Siemens-Chef präsentiert eine neue Konzernstruktur – Bestechungsskandal ist noch nicht ausgestanden

München - Am kommenden Montag kann Peter Löscher, Vorstandsvorsitzender der Siemens AG, sein erstes Jubiläum feiern: 100 Tage im Amt. Und eigentlich wollte er bereits am Donnerstag Bilanz ziehen und anschließend den Blick nach vorne richten.

Am Abend hatte der Münchener Konzern ins Restaurant der Firmenzentrale geladen, um über die ersten Tage der Ära Löscher zu informieren. Dabei sollte der Konzernumbau im Zentrum stehen. Doch bei Siemens kommt immer noch alles anders als man denkt. Am Nachmittag mussten die Pläne revidiert werden. Das Landgericht München verhängte eine Geldbuße von 201 Millionen Euro gegen Siemens und schloss im Gegenzug die Ermittlungen gegen den Konzern ab.

Ob die Einstellung des Verfahrens ein Grund zur Freude oder Besorgnis ist, wird sich auch Löscher noch einige Zeit fragen.
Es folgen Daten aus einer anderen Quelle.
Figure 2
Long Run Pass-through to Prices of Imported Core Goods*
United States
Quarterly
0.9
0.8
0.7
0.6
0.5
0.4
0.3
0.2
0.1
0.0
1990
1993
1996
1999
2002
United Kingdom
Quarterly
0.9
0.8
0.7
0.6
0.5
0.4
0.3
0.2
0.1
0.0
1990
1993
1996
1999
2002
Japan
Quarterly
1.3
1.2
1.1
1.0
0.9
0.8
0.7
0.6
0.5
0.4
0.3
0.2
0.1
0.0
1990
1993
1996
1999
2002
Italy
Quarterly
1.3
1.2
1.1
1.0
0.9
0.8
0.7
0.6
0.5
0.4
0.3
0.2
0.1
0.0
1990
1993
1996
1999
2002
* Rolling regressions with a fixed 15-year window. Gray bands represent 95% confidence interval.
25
Denn der Leitende Staatsanwalt Christian Schmidt-Sommerfeld hat im Zusammenhang mit dem Bußgeld das Wort vom „Deal“ in den Mund genommen. Und so gerät der Konzern, obwohl er in Sachen Schmiergeldskandal die erste wirklich entlastende Botschaft seit Monaten verkünden kann, schnell wieder dahin, wo er immer stand in den vergangenen Monaten: in die Büßerecke.
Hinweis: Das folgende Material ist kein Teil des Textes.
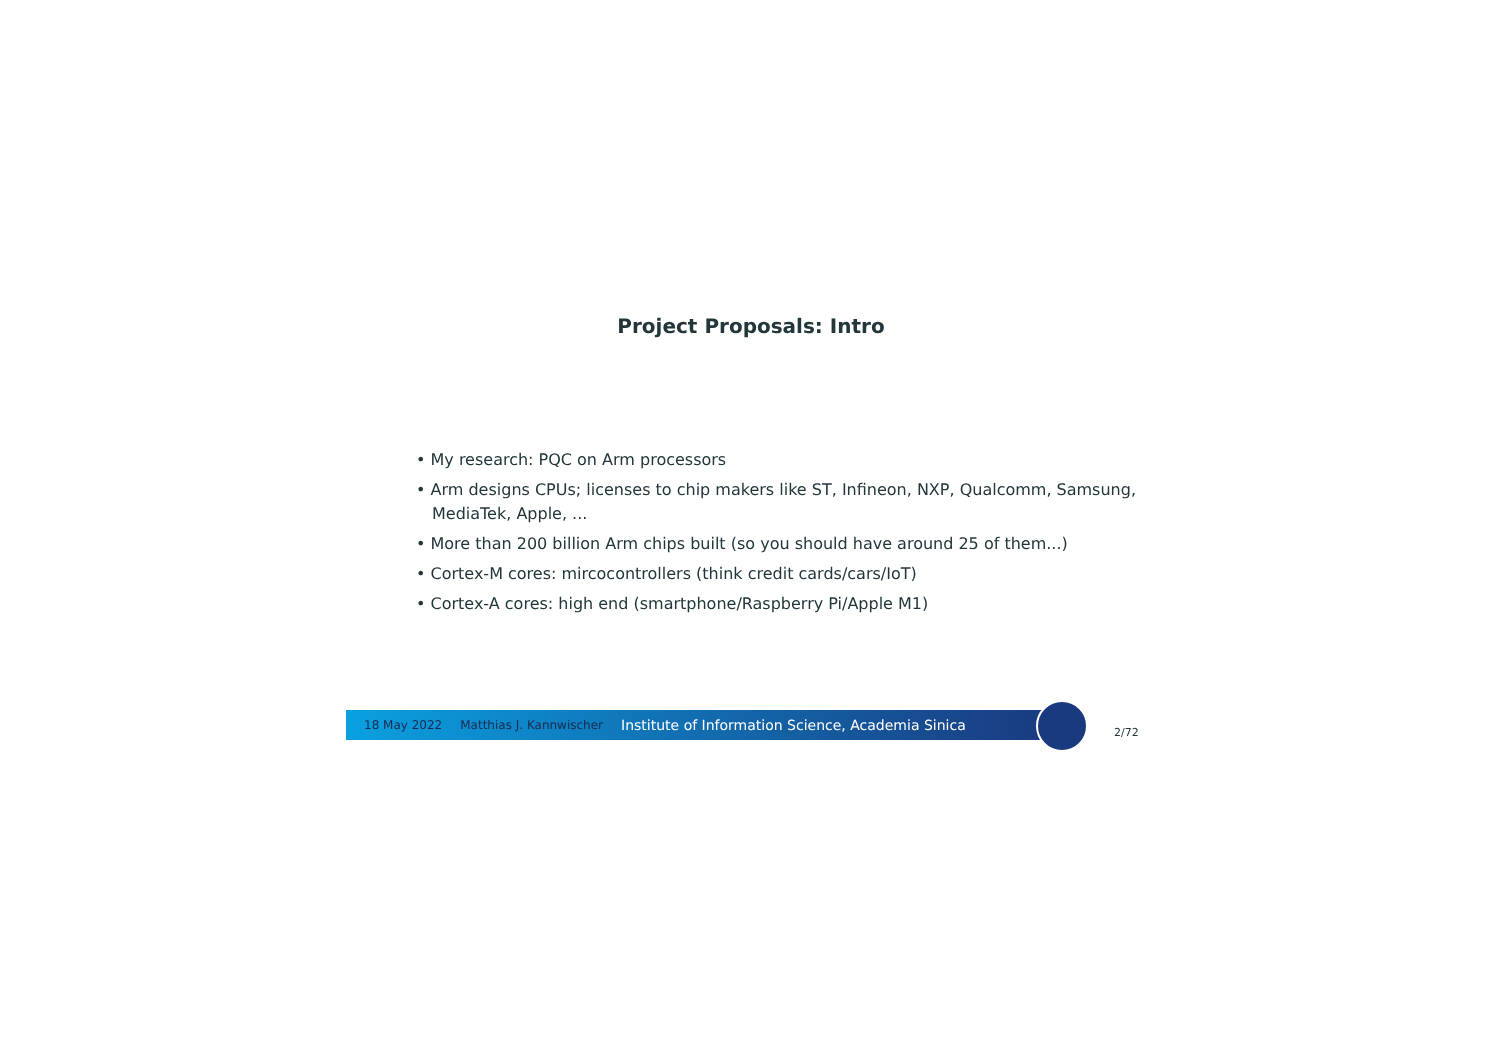Project Proposals: Intro
• My research: PQC on Arm processors
• Arm designs CPUs; licenses to chip makers like ST, Infineon, NXP, Qualcomm, Samsung, MediaTek, Apple, ...
• More than 200 billion Arm chips built (so you should have around 25 of them...)
• Cortex-M cores: mircocontrollers (think credit cards/cars/IoT)
• Cortex-A cores: high end (smartphone/Raspberry Pi/Apple M1)
18 May 2022 Matthias J. Kannwischer Institute of Information Science, Academia Sinica
2/72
„Es hat keine Absprachen gegeben“, versichert Löscher. Doch die Verunsicherung bleibt, schließlich laufen die Ermittlungen gegen die Beschuldigten weiter, gegen den ersten von ihnen ist eben erst Anklage erhoben worden. „Es ist nur der erste Baustein.“ Löscher sieht den Korruptionsskandal noch nicht überstanden.

Über der Aufregung um Bußgeld und Absprachen geht also ein wenig unter, dass Löscher an diesem Abend einen der umfassendsten Umbauten in der Konzerngeschichte zumindest ankündigt. Seinen endgültigen Plan wird er dem Aufsichtsrat am 28. November präsentieren.
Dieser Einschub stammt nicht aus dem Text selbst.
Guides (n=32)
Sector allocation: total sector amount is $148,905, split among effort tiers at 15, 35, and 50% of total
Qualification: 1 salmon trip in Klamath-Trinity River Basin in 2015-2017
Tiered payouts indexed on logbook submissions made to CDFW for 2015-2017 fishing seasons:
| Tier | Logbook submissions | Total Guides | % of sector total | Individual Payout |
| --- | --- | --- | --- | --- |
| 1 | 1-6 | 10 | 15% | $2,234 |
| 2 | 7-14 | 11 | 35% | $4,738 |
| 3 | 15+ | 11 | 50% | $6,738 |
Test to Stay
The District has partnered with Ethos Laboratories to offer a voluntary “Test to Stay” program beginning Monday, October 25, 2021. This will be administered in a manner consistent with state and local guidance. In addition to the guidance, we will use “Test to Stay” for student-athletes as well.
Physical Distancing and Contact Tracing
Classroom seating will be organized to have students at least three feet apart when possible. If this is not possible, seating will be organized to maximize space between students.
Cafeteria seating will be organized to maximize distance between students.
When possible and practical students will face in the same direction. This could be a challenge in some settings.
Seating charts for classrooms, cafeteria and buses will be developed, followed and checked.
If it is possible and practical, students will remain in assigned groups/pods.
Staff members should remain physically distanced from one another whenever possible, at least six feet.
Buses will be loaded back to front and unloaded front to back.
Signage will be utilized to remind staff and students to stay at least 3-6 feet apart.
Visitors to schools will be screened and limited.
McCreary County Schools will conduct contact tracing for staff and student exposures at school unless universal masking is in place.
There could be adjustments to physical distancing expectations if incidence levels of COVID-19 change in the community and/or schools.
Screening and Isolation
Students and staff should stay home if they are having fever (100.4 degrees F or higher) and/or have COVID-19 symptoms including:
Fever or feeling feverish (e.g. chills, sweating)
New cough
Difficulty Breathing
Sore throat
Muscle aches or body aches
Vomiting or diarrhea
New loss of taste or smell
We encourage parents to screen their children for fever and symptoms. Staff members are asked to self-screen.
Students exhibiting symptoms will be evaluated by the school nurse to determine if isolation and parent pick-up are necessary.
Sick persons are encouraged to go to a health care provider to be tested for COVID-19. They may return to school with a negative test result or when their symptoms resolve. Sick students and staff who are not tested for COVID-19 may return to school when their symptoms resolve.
Demnach wird der Zentralvorstand als oberstes Führungsgremium de facto zu einem ziemlich normalen Vorstand umfunktioniert. „Das Coaching wird aufgegeben“, verkündet Löscher. Dabei war dies bislang eines der Kernbestandteile des eigenartigen Führungsmodells des Technikriesen. Die Zentralvorstände, operativ nicht verantwortlich, haben aus ihrem Gremium, das formal nur ein Ausschuss des Vorstands, de facto aber das Machtzentrum des Konzerns ist, einzelne Bereiche wie Medizintechnik oder Industrieautomatisierung „betreut“ . Es gibt nicht wenige im Konzern, die sagen, diese Doppelverantwortung zwischen Zentralvorständen und operativ verantwortlichen Bereichsvorständen sei auch ein Grund dafür, dass am Ende keiner für die schwarzen Kassen verantwortlich war. Die zehn Bereiche bringt Siemens in drei Gebiete ein: Infrastruktur und Automation, Gesundheit, Energie. Sie sollen von je einem Chef mit weltweiter Verantwortung und Vorstandsrang geleitet werden. Diese Vorstände sagen den Ländergesellschaften, wo es langgeht.

Doch es bleibt nicht bei den schwer verständlichen Ausführungen, Löscher wird auch konkret. „Mit Nokia-Siemens-Networks sind wir absolut nicht zufrieden, mit Fujitsu Siemens sind wir auch nicht zufrieden, mit Osram sind wir absolut zufrieden.“ Das ist eine eindeutige Wertung, Spekulationen, Löscher wolle die erfolgreiche Lichttochter versilbern, widerspricht er vehement. Zu Osram gebe es keine Überlegungen, auch mit Bosch-Siemens-Hausgeräte sei er „extrem zufrieden“. So klar und eindeutig hat selten ein Siemens-Chef seine Geschäfte benotet.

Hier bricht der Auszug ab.